Replacing costly doctor visits and painful lab-based blood tests, non-invasive sweat sensors can measure a set of key biometrics from a single bead of sweat. A few companies are working to capture the sweat sensor market, such as Eccrine System, GraphWear Technologies and Kenzen.
These sensors require flexible components and start-up Royole is leading the way. Royole’s plan for mass production of flexible displays and sensors will accelerate the technology adoption for wearables and facilitate more aesthetically-pleasing wearable designs, smaller form factors and more immersive experiences.
“Health sensors are becoming increasingly commoditised, as they allow continuously physical monitoring with reduced manual intervention and at low cost,” said Lu. “While the miniaturised health sensors enable consumers to monitor health conditions by themselves and be aware of their own health care, they also extend to the enterprise market by delivering superior analytics for clinical and medical research. Once privacy and security concerns are addressed and standardisation in health communications protocols are put into place, the next-gen of wearable healthcare will be ushered in.”
The adoption of an emerging generation of disposable, connected sensors will be driven by the on-going development of remote patient monitoring applications, according to a separate report from ABI. Combined with use in hospitals and clinics, shipments of single-use sensors capable of transmitting patient data wirelessly, will exceed 3.5 million sensors annually by 2022, growing at a CAGR of 30% from 2016 shipments.
“Disposables are already a feature of healthcare provision around the globe and medical sensors will have to fit into that world,” said Jonathan Collins, research director at ABI Research. “Efforts already underway promise considerable progress over the next few years. Their potential to extend and simplify the benefits of remote patient monitoring will help drive the adoption of both,”
Disposable sensors, without embedded wireless transmitters are already commonplace in remote patient continuous glucose monitoring applications from Dexcom, Medtronic and others, but their potential reaches far beyond. Disposable connected sensors can support applications including medication tracking, temperature, heart rate and pulse oximetry as well as activity, movement and post-surgery orthopaedics monitoring that address a far larger user-base.
A host of companies ranging from established players including Philips Healthcare and Medtronic to well-backed ventures like Qualcomm Life and smaller start-ups such as GenTag and Proteus Digital Health are all investing in developing disposable sensors, but are taking varied approaches regarding sensor format and supporting technologies. In addition, various wireless protocols are under consideration for adoption in disposable smart health sensors including Bluetooth, NFC and proprietary offerings.

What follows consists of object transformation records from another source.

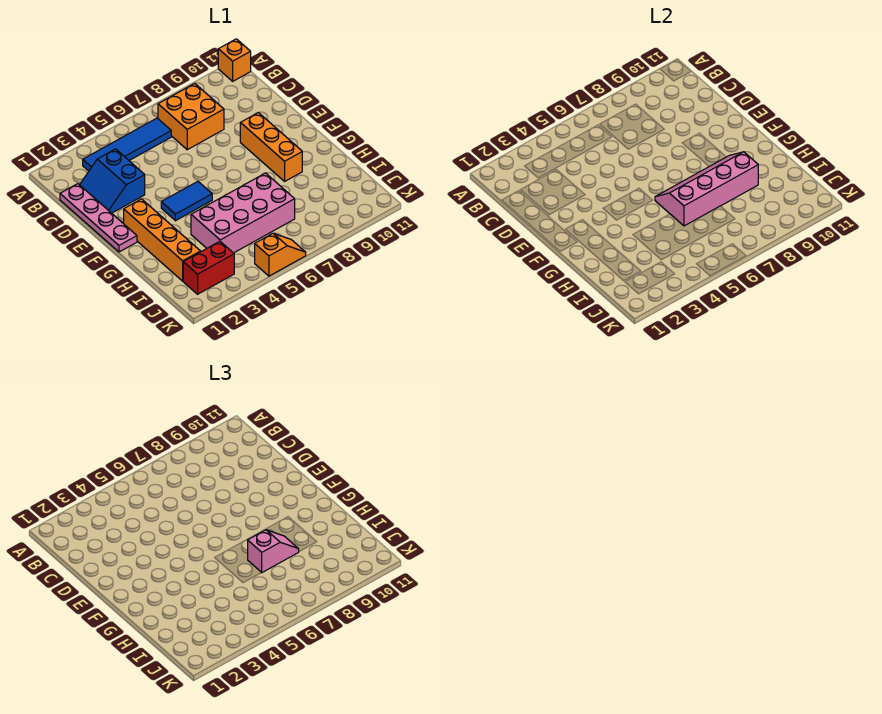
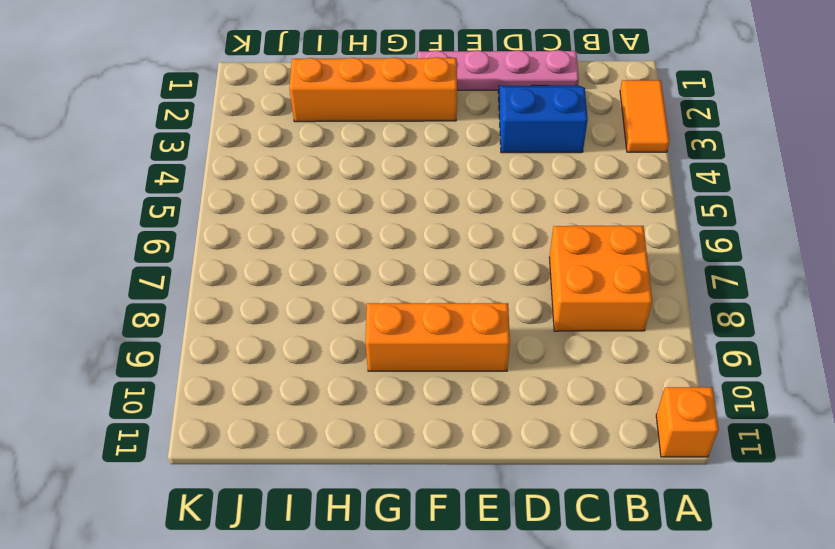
orange 1x2 tile [620,80,669,152] -> none
none -> blue 1x4 tile [83,118,171,171]
none -> blue 1x2 tile [161,182,212,221]
none -> pink 2x4 brick [191,173,295,253]

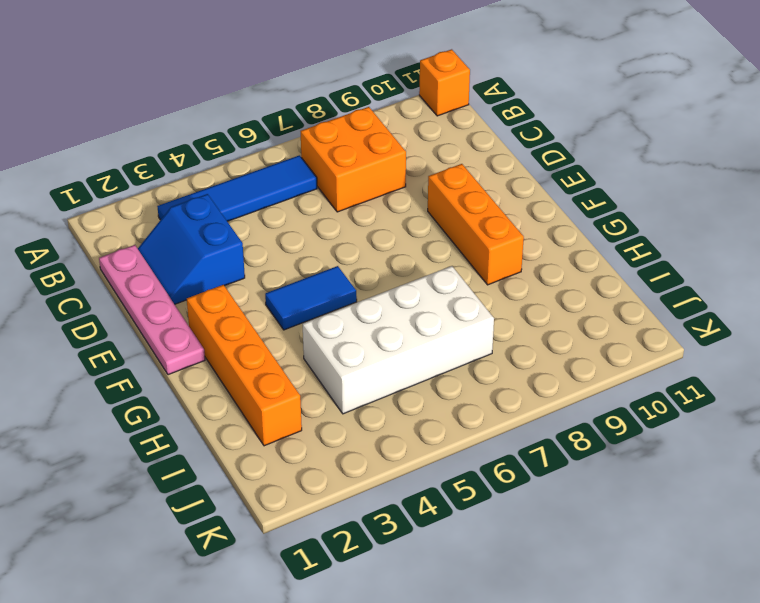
white 2x4 brick [303,266,494,414] -> pink 2x4 brick [191,173,295,253]
none -> red 1x2 brick [183,242,234,294]
none -> orange 1x2 slope [255,233,306,276]
none -> pink 2x4 slope [655,152,758,226]

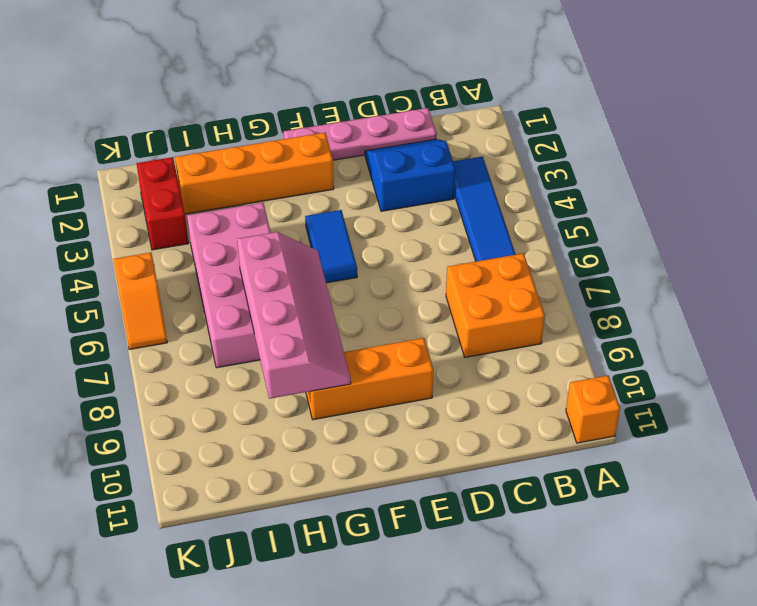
none -> pink 1x2 slope [248,530,299,572]

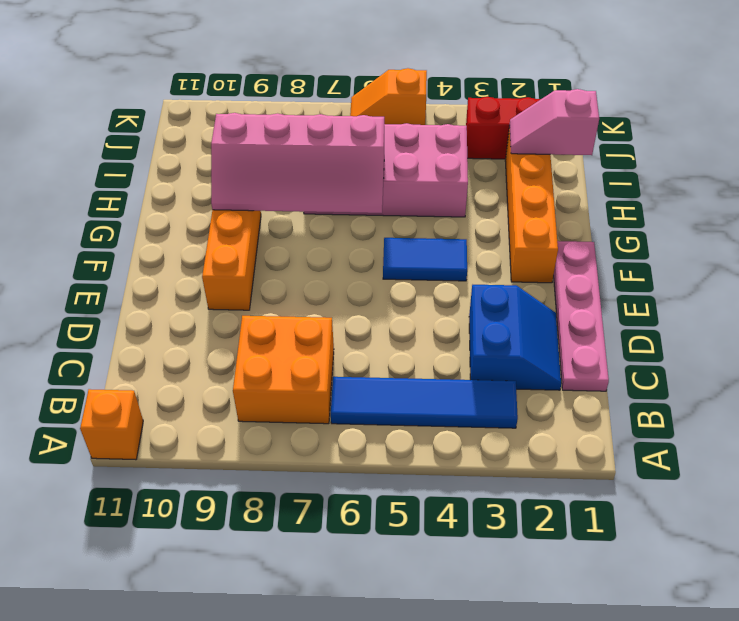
pink 1x2 slope [509,89,599,155] -> pink 1x2 slope moved to [248,530,299,572]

“What these and many other companies share is an understanding that healthcare workflows and reimbursement payments are already steeped in the broad use of disposable devices,” said Collins. “Between now and 2022 will be a key time for these vendors and others to address technical and ecosystem complexity around disposable sensor connectivity. It will also be the primary time for vendors to gain a foothold in the emerging market.”